Las organizaciones cifran, realizan estadísticas… Trabajar para hacer visible lo que se esconde entre los “secretos de alcoba”.
Los profesionales en las instituciones se desbordan. Trabajan fuera de regla y de protocolo tratando de ingeniar una estrategia posible en un contexto adverso donde en general la víctima no puede decidir y por ende en eso reside una de las causas de su sumisión y su resistencia al cambio. La violencia ha sido un proceso de años, ha sido un proceso… Una huella generacional y de género… La violencia ha sido un aprendizaje de un aprestamiento al miedo. La voluntad fue doblegada y la libertad de acción es una imaginaria posibilidad que espera allá a lo lejos. Elegir forma parte de un cerrado número de opciones.

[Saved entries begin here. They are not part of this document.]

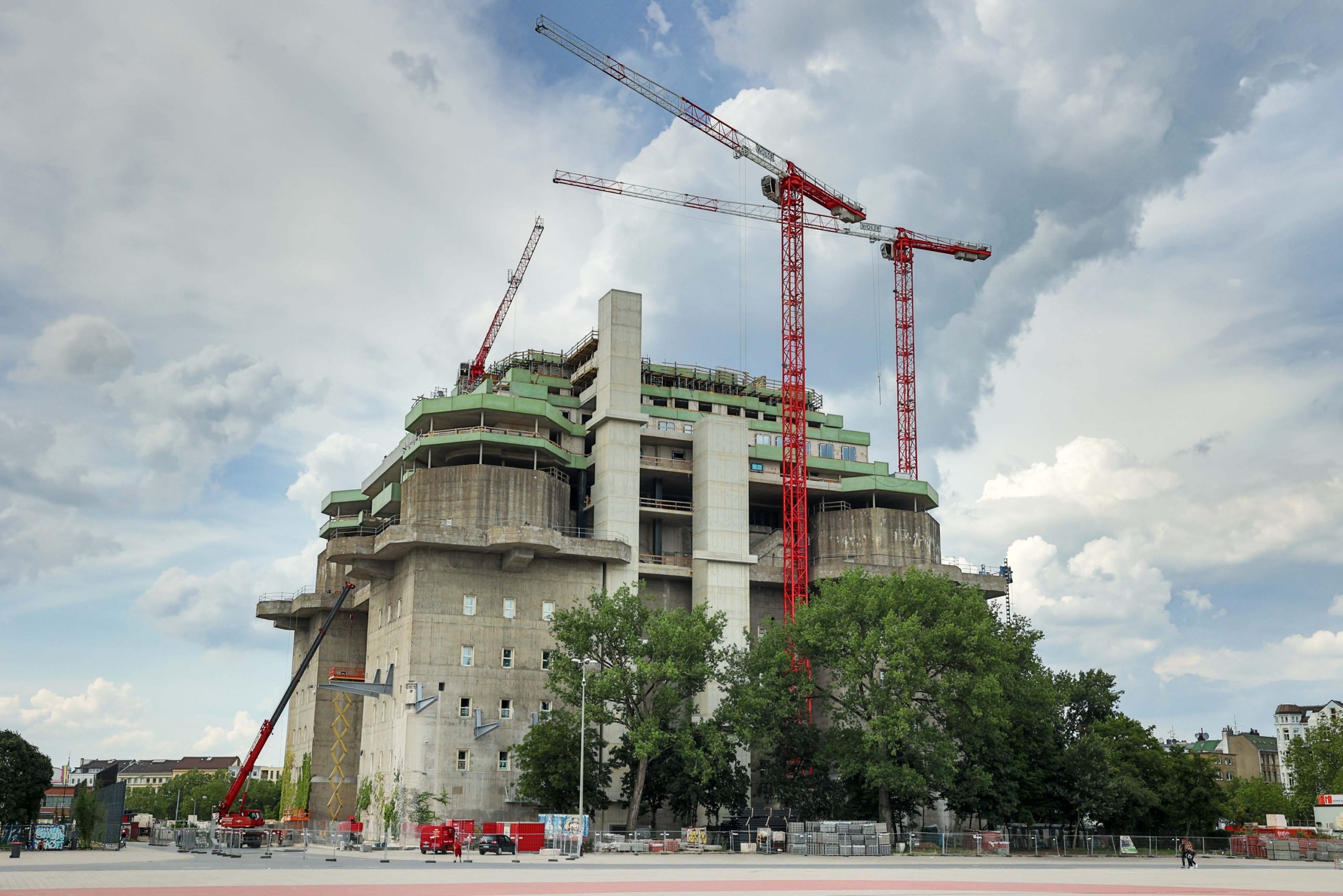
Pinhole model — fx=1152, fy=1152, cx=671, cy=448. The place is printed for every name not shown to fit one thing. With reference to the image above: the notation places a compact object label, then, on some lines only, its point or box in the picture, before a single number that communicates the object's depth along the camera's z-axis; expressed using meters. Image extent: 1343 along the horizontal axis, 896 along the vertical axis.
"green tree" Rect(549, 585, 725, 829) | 78.06
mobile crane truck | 81.81
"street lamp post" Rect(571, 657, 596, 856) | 69.69
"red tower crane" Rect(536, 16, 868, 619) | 104.25
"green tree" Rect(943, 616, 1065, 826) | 82.88
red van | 68.38
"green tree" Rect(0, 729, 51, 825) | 100.88
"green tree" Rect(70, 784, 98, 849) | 73.00
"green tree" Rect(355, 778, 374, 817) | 90.50
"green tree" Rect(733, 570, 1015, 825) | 78.81
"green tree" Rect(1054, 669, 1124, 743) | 101.56
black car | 68.56
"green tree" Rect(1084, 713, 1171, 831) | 95.56
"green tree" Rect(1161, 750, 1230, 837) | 100.12
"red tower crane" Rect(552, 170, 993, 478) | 131.00
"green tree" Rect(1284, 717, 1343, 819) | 122.94
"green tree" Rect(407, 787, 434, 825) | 83.12
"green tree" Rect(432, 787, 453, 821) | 84.69
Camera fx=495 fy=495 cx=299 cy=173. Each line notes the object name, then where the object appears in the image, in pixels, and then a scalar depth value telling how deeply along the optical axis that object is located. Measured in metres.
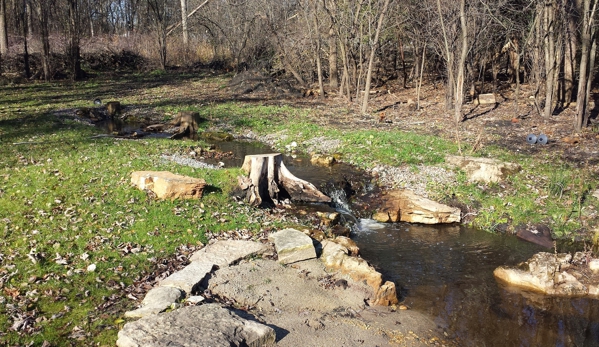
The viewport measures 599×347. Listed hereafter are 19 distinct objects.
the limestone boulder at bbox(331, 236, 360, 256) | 8.84
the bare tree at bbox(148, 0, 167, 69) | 37.19
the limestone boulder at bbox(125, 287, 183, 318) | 6.37
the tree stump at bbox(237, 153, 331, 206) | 11.09
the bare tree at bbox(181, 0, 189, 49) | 41.22
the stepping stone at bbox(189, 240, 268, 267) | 8.02
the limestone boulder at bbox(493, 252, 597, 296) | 8.28
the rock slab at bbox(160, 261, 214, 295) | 7.06
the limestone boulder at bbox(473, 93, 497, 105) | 21.30
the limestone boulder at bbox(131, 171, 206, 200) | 10.09
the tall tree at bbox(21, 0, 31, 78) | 29.69
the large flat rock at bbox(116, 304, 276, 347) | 5.58
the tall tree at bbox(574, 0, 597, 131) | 15.49
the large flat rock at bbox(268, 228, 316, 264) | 8.25
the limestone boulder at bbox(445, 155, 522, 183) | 12.49
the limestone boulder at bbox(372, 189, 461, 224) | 11.35
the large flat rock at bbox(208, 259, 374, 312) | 7.19
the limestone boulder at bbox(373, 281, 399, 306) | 7.58
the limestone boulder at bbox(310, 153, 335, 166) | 14.97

Sobre esta mujer –sujeto partido- pesan sólo los “deberseres”  de esposa fiel y madre generosa como reza el sacramento. Y ante el incipiente traspié de la rebelión, el macho vuelve a hacer pesar su decisión.

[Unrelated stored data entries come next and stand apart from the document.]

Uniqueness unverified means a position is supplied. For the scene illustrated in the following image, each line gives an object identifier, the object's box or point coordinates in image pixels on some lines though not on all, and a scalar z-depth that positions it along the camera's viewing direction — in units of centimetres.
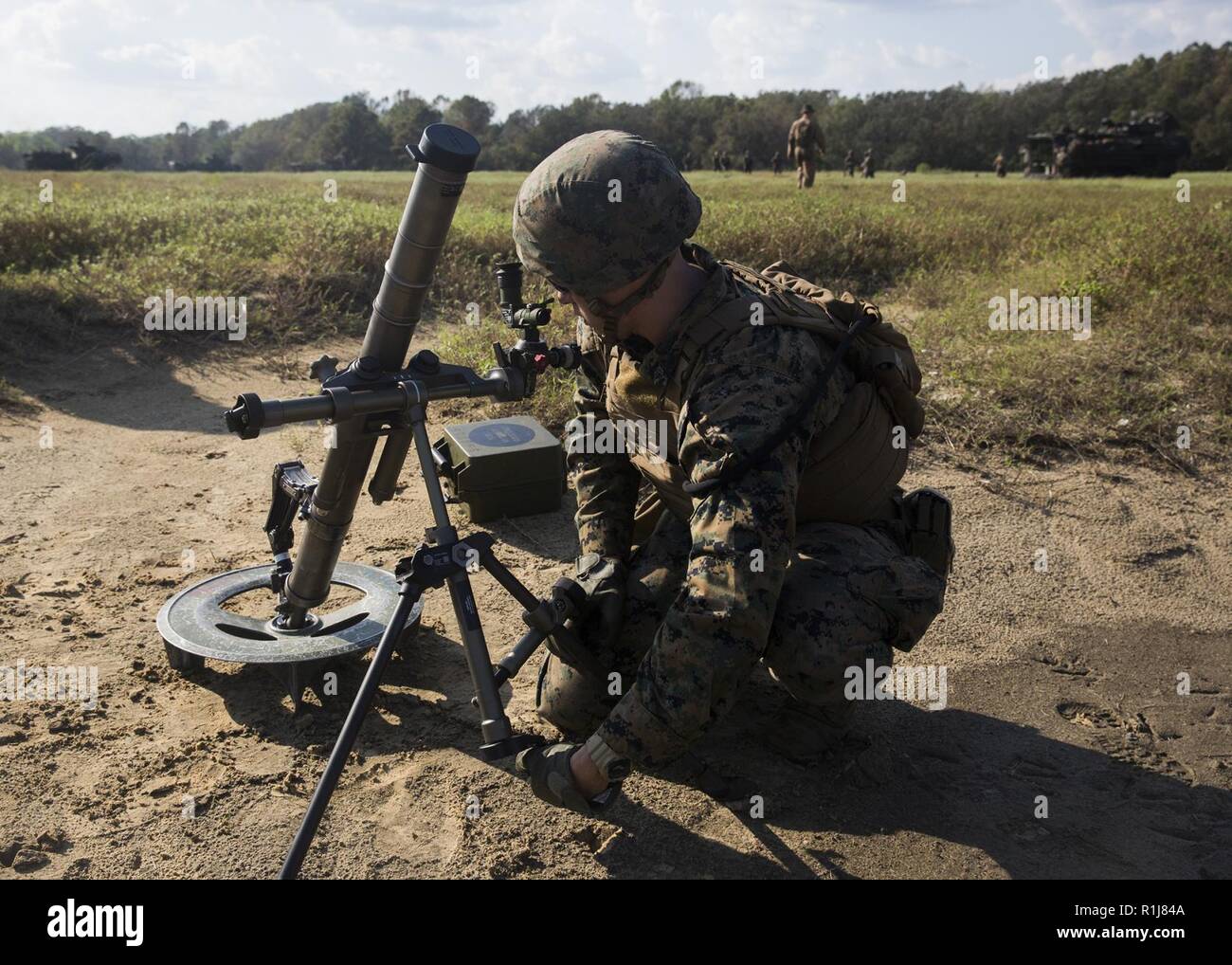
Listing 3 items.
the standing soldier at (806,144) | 1866
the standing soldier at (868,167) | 2503
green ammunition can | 441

Existe una ley, la Nº 26.485, “Ley de Protección Integral para prevenir, sancionar y  erradicar la violencia contra las mujeres en los ámbitos donde desarrollen sus relaciones interpersonales”, sancionada en marzo del 2009, que significó un gran avance en la lucha por los derechos de las mujeres. La ley buscó darle estatuto legal a situaciones que hasta entonces no estaban visibilizadas como delitos para la sociedad: definiendo qué se entiende por violencia contra la mujeres y enumerando los tipos (física, psíquica, sexual, económica y patrimonial, simbólica), formas (doméstica, institucional, laboral, contra la libertad reproductiva, obstétrica, mediática) y ámbitos en los que se manifiesta. Reconociendo también como derecho el trato respetuoso que no produzca la revictimización de la victima; y restando importancia al tipo de relación o vínculo con el agresor. En su decreto reglamentario (Nº 1011/2010), cita “…implica un cambio de paradigma en tanto aborda la temática  de la violencia de género desde una perspectiva infinitamente más amplia y abarcativa de la que hasta ahora existía en la legislación argentina. Es una norma que rebasa las fronteras de la violencia doméstica para avanzar en la definitiva superación del modelo de dominación masculina…”
Por lo que se pudo conocer en los últimos días, una nueva propuesta de ley llevada a la Cámara de Senadores de la Nación por integrantes del FPV se formula como complementaria a la ley 26.485 y plantea entre otras cosas ampliar la lista de denunciantes e imponer sanciones a los funcionarios públicos que tomando conocimiento de una situación, no realicen la denuncia.
Entiendo que el debate legislativo es importante, que merecer la agenda nacional de los senadores fortalece y que no debemos menospreciar todo lo que se presente complementando la problemática, pero lo que vemos diariamente por TV –los feminicidios de mujeres a manos de sus compañeros o ex compañeros- habla de procesos jurídicos que de alguna forma comenzaron.  Los protagonistas relatan que ya existían las denuncias, que la víctima se encontraba separada del agresor, que ya pesaba inclusive “prohibición de acercamiento”… Entonces si existe una ley, si está reglamentada, si se realiza el procedimiento, pero la violencia aún persiste… Si se denuncia, se juzga y la sentencia no se cumple… Si se interviene, se plantea una estrategia, se acompaña, se asesora y aún así el vínculo se mantiene y la dependencia se soporta… Entonces podemos tener las mejores leyes, los más propicios denunciantes, las más rígidas sanciones, pero si no tenemos un convencimiento colectivo sobre la igualdad de mujeres y varones, en algún eslabón de la cadena el equilibrio se rompe.